Set problem: In the forum thread below, what reason does K9 Wolf give for being almost certain that the dog is a Chihuahua mixed with a Finnish Spitz? Answer in one to three sentences.

Selected excerpt:
****************************************
Sorry if it's not the best explaination, it's just a little difficult to translate thought into words on computer.


----------



## DJEtzel (Dec 28, 2009)

Ah, gotchaa.


----------



## K9 Wolf (Jan 31, 2010)

You know what, now that I've studied this pictures even more, I'm almost 100% that he is a Chihuahua mixed with a Finnish Spitz! Seriously, looks like a perfect combo of those breeds.


----------



## slickooz (Mar 9, 2010)

K9 Wolf said:


> You know what, now that I've studied this pictures even more, I'm almost 100% that he is a Chihuahua mixed with a Finnish Spitz! Seriously, looks like a perfect combo of those breeds.


yea he does look like a chihuahua and a finnish spitz. very interesting. i would never thought he was a chihuahua. he is about 14-18 lbs, those spitz looks over 25.
****************************************
Data provided:
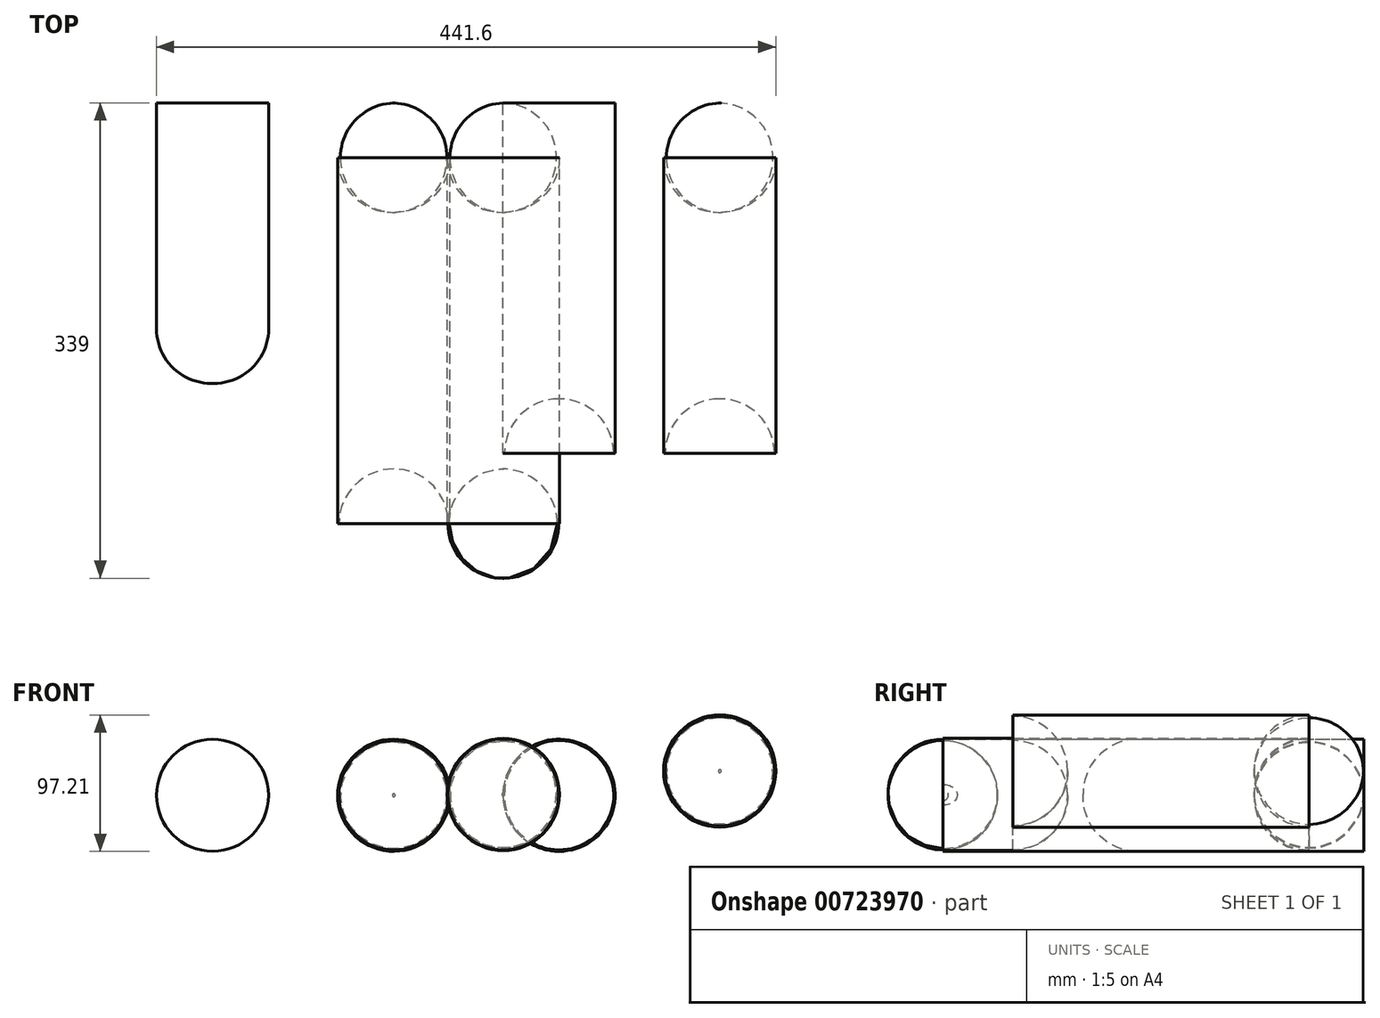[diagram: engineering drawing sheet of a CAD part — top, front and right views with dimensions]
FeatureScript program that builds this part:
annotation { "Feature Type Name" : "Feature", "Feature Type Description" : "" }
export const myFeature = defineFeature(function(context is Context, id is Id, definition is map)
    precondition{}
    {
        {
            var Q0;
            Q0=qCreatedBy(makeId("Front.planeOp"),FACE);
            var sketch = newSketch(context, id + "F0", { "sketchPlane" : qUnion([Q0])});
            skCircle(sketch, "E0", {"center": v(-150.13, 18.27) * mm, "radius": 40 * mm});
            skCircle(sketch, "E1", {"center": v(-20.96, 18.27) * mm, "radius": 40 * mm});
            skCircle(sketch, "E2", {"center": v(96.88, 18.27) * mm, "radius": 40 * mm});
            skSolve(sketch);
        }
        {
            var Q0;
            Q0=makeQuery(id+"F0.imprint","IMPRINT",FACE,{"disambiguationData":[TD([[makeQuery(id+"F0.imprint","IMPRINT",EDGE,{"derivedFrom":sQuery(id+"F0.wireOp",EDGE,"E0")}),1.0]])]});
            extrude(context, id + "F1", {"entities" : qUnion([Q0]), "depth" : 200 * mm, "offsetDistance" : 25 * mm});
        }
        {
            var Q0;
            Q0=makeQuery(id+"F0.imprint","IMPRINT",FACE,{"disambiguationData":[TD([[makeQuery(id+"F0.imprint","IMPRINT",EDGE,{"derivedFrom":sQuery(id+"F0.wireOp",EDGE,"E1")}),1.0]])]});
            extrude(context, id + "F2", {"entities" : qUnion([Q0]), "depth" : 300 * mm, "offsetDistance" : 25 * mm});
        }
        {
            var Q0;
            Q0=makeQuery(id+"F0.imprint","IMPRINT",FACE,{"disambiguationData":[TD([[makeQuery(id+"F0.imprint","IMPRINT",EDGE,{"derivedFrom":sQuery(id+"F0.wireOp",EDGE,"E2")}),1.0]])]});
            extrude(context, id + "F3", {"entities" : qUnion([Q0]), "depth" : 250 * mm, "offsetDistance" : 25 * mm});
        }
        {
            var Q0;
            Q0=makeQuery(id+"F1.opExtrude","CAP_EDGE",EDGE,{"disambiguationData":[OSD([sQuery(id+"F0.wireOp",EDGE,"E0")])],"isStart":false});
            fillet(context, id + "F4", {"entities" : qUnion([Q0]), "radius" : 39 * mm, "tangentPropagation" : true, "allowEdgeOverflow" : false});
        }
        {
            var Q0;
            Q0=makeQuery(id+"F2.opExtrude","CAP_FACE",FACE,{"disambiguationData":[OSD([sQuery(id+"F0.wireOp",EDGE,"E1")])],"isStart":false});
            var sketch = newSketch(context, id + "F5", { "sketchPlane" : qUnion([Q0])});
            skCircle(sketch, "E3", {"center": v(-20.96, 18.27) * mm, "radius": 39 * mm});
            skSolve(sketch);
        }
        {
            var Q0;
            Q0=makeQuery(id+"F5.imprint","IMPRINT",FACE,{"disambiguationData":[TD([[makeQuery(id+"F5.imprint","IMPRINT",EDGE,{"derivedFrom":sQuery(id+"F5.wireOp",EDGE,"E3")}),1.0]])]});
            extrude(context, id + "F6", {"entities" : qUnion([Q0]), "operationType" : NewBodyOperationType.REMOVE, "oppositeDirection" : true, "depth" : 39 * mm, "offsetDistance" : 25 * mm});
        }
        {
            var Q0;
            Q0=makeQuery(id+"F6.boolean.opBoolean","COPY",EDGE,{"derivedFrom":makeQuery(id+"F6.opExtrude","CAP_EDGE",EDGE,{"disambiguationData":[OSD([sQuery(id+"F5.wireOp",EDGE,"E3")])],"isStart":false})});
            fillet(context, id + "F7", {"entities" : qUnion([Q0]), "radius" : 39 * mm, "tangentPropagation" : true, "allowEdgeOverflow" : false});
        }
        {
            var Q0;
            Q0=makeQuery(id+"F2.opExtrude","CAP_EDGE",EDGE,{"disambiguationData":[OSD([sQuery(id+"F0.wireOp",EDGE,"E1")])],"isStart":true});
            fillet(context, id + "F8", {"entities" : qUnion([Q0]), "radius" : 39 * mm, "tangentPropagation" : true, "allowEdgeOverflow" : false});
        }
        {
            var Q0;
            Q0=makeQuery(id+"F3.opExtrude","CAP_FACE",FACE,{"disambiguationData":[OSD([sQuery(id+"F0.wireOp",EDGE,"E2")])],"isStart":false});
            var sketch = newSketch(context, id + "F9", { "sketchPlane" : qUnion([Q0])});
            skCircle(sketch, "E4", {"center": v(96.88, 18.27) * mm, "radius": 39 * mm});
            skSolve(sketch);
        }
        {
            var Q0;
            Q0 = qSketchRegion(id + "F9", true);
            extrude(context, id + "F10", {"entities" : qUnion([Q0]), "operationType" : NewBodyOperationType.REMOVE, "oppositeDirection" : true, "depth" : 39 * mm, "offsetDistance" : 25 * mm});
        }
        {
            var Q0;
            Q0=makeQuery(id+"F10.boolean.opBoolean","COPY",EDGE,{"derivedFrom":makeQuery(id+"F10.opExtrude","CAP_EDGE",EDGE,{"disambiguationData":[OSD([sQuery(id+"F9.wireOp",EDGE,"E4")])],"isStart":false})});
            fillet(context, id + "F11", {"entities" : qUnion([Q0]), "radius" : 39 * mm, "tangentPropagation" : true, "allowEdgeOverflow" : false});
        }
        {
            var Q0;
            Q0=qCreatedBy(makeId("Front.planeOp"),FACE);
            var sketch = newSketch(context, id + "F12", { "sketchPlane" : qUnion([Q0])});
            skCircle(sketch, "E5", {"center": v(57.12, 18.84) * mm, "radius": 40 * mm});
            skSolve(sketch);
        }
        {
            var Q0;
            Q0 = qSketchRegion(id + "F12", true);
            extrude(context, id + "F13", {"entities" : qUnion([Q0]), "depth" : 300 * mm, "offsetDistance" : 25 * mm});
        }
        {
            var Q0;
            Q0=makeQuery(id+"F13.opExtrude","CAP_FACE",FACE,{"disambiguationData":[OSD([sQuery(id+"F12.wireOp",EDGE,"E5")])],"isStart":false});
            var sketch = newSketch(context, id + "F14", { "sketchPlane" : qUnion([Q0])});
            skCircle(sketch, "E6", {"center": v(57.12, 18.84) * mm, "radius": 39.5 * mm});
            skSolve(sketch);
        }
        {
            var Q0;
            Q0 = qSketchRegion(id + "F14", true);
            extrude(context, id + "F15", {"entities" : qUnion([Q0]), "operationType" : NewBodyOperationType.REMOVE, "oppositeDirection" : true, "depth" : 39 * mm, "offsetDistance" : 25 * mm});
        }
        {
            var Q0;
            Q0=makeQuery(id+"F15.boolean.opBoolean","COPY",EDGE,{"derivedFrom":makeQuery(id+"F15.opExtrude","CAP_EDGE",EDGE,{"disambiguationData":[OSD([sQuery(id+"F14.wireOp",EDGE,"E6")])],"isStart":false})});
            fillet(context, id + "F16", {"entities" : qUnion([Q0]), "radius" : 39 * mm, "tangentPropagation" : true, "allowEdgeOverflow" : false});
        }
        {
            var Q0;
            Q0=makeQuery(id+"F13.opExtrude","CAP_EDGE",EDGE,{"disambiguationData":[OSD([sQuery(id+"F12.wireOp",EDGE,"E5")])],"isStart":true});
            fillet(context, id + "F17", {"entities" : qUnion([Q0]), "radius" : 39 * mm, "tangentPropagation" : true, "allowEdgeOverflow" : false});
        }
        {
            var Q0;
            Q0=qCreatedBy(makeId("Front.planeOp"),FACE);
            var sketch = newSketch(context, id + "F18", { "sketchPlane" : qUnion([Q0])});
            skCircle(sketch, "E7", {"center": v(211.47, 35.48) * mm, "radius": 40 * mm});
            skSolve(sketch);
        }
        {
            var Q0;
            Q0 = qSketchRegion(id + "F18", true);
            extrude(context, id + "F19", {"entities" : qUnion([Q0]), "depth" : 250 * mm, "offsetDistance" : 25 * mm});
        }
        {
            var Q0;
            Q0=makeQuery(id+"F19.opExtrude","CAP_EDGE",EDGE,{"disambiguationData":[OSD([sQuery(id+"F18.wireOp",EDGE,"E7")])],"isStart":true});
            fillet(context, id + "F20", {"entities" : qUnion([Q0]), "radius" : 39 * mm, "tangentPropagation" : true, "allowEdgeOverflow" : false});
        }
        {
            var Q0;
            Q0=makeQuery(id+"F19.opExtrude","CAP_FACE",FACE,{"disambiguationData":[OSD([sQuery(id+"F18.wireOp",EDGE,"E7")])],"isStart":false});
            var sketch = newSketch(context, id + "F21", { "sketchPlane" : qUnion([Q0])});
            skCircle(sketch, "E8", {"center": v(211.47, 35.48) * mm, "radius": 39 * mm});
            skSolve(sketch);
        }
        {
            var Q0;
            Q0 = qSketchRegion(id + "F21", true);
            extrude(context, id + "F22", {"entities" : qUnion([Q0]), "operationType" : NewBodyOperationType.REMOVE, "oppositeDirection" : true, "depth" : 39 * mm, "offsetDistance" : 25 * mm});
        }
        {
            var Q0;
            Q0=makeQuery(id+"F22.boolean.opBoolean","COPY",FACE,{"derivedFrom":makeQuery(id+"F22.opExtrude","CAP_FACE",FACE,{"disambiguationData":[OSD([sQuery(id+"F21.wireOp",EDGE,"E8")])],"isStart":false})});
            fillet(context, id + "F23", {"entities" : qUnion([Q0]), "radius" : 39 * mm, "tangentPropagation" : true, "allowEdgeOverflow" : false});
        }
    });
****************************************
Exercise answer: K9 Wolf studied the pictures further and concluded that the dog looks like a perfect combination of a Chihuahua and a Finnish Spitz. That close resemblance to both breeds is the basis for the near-certainty.